Don't be sorry - Thanks for posting!

I have troubles like this sometimes; I'm scared to death of the nursing program and sometimes I get like the whole anxiety chest tightness just thinking about it. I was a nervous wreck when I was working toward my CNA certification; I was at a dark place in life and I didn't have any confidence. I realized that my biggest obstacle in life wasn't my anxiety, it was me.

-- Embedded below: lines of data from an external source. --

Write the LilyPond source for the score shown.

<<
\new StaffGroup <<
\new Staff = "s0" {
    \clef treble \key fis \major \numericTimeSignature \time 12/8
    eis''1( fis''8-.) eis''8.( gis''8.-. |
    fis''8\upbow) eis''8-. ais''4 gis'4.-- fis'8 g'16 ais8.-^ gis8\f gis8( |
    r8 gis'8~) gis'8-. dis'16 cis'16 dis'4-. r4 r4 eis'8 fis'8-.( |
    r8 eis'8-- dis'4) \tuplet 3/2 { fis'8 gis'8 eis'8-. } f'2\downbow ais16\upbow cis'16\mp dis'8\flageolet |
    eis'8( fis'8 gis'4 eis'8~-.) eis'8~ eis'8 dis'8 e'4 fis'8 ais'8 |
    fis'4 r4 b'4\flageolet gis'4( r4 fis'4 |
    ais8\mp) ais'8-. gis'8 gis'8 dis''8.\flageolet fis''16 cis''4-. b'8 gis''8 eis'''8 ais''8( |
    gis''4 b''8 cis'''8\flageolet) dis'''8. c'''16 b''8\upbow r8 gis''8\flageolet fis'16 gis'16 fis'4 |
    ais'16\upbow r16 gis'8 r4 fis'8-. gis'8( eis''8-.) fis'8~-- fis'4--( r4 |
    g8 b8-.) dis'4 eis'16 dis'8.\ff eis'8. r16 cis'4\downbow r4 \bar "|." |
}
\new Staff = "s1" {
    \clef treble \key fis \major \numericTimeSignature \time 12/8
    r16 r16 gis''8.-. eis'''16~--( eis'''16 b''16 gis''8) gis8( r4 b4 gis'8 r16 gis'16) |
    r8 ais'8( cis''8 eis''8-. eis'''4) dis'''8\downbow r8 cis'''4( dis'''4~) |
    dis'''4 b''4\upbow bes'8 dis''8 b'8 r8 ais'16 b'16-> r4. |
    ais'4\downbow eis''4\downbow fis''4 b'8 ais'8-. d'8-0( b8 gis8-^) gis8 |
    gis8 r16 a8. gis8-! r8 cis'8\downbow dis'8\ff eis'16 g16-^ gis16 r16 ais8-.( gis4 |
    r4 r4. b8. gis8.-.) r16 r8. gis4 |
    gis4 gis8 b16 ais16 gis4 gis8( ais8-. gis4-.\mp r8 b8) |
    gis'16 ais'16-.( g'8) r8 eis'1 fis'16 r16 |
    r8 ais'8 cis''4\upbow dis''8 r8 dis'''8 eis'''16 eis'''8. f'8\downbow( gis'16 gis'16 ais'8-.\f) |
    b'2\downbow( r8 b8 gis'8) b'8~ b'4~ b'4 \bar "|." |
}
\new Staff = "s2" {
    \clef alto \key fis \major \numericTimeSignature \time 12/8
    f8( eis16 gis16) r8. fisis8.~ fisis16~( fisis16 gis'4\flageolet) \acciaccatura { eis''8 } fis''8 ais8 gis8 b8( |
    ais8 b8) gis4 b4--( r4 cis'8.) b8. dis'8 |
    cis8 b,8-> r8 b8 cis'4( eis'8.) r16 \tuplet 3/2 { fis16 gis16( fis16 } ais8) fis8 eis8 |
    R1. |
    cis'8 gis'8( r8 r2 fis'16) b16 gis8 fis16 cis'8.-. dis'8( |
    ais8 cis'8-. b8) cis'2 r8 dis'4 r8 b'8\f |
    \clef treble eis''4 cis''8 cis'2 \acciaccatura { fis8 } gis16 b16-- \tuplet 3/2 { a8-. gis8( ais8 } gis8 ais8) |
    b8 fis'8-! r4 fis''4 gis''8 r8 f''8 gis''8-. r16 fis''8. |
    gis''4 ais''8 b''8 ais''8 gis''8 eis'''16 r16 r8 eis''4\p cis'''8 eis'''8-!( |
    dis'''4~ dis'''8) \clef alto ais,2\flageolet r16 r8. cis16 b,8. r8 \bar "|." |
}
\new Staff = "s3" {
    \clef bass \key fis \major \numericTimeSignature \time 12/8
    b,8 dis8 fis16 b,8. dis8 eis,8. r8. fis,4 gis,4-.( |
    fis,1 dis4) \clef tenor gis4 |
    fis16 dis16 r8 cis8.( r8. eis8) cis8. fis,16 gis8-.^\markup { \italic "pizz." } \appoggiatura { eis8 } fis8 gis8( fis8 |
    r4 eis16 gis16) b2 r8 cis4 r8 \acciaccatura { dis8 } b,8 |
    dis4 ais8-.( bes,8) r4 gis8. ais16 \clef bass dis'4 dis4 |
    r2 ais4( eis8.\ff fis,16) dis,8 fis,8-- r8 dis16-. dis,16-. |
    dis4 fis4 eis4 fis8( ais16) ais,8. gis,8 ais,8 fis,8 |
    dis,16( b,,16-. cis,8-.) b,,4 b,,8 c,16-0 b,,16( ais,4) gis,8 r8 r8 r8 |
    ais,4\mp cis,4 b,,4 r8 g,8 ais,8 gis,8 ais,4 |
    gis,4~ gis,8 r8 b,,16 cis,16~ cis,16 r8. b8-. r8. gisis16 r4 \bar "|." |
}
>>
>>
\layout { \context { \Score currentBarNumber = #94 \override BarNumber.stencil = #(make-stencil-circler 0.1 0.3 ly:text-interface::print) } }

I still constantly have to remind myself that I can do this - I have a 4.0 and I'll be applying to the nursing program in May so I can hopefully start in the spring - I have to remind myself that I'm not stupid and worthless. I learned quickly as a CNA that people smell fear (staff and patients alike); fake your confidence til you make it, but ultimately it's like jumping in a tub of ice water~ The initial shock will kinda suck, it might even hurt a bit but you're still going to be alright at the end and maybe even a bit stronger for it.

Thank you for responding that's really helpful

My best advice is to stop listening to people, and stop reading posts on this website that claim "nursing school is the hardest thing in the world". It is NOT that bad. Prioritization and time management are key. Believe in YOURSELF.